As an example, the previous generation of verification solutions relied upon functional coverage to ascertain the worth of any particular testcase. Implementation coverage as measured by RTL functional coverage is used as a proxy for verification intent coverage. It looks at values seen in the design while running tests and equates that with intended behavior being executed. Verification engineers have a hard time creating good functional coverage models. They have even more difficulty modifying constraints to fill a coverage hole.
Portable Stimulus tools capture the intended behavior of a design. Tools target intent coverage and know exactly what design intent should be covered by a particular testcase. It may appear that functional coverage provides no additional information.
This is not true. What if the PSS model is missing part of the intended behavior? Intent coverage based on the graph will only convey how complete the test-generation tool believes the tests are. Conversely, what if the RTL is missing part of the required implementation? Implementation overage on RTL will not find missing functionality. Cross correlation between intent coverage and RTL functional coverage offers the best approach to catch anything that has been missed.
It is this duplicity that is at the heart of design and verification. It takes two independent models, which are systematically compared to find differences which may imply bugs in the design, in the testbench or in the specification. The question is: how important will users of PSS find the old notions of RTL functional coverage compared to functional coverage provided within PSS? Function coverage can only be measured in simulation. Unit-level simulations are fast, but cannot test system behavior. System testbenches are slow and cannot run many tests.
Should intent coverage be correlated against functional coverage in simulation to gain confidence in the PSS model, and then emulation, FPGA and post-silicon applied to properly cover the remainder of the large intent coverage space? That is for users to decide. Continuing to use existing functional coverage mechanisms does provide a familiar mechanism for users migrating from one solution to the other. Users may find it useful, especially in the beginning, or they may decide that the costs exceed the value. Certainly, functional coverage is seen as a huge time and energy draw today.
Methodologies evolve over time and tools are created that support those methodologies –– to help provide automation and tracking, for example. Existing verification managers act as a central cockpit where results and progress can be stored, and new verification campaigns launched. When constrained random was first defined, there were no verification managers and did not start to appear until it best practices became clear. It would be wrong to conclude that those managers are the right thing to use for PSS-based solutions. After all, users have not yet had a chance to determine how they want to use the solutions that exist and the changes they want to see in them.
At Breker, we encourage users to develop methodologies that optimize their time and resources. We provide capabilities that we believe will be useful in those endeavors, and expect some will see greater adoption than others. For example, TrekSoC can generate complete tests ahead of time, or it can be reactive. It can generate code intended to run on embedded processors or utilize transactional communication with the DUT, or both. Each enables different methodologies.

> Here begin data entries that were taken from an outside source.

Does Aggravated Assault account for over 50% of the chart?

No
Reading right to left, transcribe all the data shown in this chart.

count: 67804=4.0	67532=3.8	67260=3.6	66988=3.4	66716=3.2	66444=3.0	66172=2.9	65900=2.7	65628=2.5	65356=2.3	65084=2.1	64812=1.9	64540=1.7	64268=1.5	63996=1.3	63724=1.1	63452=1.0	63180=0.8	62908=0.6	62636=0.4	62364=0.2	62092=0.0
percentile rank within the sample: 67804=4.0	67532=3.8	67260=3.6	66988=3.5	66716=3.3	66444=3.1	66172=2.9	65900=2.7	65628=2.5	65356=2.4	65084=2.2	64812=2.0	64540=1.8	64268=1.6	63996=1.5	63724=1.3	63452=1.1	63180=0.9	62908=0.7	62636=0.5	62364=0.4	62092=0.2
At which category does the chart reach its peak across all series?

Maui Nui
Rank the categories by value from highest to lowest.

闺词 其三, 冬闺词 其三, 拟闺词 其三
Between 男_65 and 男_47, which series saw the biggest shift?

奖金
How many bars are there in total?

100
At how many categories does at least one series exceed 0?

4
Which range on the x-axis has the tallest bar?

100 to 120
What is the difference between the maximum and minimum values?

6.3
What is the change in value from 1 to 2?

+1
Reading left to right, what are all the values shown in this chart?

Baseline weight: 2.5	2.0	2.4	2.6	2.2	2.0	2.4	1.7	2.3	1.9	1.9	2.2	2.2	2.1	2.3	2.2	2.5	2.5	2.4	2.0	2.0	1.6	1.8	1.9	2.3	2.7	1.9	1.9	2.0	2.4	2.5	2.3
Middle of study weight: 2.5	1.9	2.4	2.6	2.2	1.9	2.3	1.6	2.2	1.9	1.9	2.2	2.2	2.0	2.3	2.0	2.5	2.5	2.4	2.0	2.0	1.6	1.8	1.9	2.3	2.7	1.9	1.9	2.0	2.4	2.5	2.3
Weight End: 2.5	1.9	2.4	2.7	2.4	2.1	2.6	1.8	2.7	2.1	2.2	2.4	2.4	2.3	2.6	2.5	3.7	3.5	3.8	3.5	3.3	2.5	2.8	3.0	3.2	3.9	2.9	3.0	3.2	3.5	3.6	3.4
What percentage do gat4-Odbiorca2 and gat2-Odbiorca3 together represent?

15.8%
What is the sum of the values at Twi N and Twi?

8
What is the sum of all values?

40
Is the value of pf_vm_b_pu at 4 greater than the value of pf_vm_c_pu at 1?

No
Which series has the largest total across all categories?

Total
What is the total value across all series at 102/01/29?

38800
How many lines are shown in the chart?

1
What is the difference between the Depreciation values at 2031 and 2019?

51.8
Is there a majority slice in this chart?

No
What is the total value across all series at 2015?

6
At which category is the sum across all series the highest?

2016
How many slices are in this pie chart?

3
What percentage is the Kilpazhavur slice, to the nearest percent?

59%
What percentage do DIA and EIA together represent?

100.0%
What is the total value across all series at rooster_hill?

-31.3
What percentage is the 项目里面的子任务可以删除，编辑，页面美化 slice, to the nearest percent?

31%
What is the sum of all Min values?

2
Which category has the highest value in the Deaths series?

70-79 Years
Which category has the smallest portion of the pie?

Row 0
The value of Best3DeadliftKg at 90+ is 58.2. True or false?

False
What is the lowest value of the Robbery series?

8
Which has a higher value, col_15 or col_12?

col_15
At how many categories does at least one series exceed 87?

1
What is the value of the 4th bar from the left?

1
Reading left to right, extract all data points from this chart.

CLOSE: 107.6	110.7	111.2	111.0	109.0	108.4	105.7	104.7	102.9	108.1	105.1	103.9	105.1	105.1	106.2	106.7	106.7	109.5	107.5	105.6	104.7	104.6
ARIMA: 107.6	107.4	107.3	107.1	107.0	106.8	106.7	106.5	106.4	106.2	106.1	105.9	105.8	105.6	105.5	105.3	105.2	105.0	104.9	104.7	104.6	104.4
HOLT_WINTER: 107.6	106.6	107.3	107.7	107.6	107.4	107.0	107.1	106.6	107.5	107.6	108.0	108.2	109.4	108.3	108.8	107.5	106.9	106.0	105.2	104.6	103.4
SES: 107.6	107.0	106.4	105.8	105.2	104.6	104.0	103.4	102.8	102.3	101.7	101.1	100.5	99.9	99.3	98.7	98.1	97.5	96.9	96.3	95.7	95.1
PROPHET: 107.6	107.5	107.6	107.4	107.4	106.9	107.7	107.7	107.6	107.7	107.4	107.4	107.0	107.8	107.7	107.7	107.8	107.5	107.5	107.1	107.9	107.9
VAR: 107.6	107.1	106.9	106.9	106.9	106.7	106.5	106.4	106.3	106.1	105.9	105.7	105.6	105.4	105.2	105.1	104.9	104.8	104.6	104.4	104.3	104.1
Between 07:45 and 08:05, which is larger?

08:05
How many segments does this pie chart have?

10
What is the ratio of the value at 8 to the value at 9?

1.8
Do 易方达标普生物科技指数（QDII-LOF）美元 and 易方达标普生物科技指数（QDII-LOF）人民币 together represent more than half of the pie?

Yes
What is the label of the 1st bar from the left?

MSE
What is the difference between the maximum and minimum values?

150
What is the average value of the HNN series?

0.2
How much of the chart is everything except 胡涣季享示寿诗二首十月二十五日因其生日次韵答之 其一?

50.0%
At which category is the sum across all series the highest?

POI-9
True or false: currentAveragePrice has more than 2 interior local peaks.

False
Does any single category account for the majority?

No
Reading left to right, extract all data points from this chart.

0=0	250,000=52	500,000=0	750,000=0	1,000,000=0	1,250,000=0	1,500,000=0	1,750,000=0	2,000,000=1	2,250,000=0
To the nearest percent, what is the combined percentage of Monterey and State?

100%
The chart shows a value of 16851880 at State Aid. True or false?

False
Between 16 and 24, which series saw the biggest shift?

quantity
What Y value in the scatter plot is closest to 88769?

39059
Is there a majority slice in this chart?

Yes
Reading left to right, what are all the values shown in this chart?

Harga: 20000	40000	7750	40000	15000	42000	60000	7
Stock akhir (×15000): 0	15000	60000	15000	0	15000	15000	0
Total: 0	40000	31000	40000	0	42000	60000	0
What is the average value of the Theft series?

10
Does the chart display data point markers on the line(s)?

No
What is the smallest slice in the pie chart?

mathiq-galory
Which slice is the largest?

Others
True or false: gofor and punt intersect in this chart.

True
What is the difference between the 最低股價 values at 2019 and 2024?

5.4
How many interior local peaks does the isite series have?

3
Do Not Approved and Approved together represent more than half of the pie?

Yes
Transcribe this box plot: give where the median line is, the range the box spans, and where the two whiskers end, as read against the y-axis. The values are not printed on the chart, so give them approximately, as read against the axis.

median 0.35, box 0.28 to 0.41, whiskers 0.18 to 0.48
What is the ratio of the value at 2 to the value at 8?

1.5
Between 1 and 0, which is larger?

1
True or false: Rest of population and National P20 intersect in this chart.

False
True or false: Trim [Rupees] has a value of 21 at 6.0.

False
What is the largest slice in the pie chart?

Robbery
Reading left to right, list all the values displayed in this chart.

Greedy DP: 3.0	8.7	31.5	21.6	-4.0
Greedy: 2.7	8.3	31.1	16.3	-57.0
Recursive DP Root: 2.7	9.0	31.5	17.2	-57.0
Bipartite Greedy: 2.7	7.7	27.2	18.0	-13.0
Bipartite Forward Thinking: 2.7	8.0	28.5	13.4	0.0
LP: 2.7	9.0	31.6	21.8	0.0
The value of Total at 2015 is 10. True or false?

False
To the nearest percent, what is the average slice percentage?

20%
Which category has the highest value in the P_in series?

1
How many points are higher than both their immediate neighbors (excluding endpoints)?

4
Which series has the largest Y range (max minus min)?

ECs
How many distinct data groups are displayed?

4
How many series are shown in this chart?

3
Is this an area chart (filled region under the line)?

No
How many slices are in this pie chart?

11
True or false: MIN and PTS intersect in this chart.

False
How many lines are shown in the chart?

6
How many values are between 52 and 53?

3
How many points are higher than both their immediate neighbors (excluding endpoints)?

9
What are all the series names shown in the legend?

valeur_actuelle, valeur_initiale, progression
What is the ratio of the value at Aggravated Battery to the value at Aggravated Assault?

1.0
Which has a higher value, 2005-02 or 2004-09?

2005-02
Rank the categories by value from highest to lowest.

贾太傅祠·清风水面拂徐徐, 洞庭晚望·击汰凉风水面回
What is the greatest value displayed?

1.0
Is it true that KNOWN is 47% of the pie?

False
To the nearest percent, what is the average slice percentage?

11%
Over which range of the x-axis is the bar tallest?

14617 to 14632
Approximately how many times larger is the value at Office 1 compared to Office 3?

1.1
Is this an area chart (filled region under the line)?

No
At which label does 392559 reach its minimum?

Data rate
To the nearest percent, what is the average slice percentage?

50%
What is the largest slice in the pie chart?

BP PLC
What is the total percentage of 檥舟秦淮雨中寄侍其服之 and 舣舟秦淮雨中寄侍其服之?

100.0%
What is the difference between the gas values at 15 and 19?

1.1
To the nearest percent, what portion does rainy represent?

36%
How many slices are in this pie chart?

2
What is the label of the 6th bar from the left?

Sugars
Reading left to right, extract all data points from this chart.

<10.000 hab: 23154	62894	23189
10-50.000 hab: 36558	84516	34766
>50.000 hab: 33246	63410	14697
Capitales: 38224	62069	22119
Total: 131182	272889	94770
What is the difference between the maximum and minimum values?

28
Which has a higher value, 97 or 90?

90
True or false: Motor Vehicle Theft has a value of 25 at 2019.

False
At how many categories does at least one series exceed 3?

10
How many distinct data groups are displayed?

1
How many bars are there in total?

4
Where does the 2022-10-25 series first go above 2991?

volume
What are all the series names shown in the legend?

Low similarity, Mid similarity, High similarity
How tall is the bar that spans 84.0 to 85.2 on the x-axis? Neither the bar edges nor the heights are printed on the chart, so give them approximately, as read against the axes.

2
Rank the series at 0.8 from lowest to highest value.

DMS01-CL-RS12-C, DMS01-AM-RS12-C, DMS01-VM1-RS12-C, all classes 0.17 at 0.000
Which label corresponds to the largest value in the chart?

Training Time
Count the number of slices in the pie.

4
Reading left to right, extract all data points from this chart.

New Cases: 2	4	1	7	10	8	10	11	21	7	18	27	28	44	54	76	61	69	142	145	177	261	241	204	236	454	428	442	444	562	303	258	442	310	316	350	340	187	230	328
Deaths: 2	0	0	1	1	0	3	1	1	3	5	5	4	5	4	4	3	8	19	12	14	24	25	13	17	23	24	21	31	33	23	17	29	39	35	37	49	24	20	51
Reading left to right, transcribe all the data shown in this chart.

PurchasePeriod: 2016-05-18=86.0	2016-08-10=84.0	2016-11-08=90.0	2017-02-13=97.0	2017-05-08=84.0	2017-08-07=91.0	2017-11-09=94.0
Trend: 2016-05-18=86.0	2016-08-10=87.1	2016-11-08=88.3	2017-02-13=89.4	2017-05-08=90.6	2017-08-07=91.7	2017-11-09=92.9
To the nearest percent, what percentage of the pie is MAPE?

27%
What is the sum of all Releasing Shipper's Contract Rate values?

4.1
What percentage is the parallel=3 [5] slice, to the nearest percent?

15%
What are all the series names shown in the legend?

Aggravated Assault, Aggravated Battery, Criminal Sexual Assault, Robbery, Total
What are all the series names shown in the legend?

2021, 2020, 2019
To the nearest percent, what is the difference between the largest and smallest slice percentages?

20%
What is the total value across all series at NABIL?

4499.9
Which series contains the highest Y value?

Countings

We have been, and will continue to be, responsive to user’s needs. It may be the extension of existing methodologies, such as those crafted around SystemVerilog and UVM, or the creation of new methodologies that until now relied on manual efforts without any form of automation or tracking.
As a vendor, we see what multiple users are attempting to do and can improve the support for those functions. This is how methodologies evolve and grow. Together we can do this.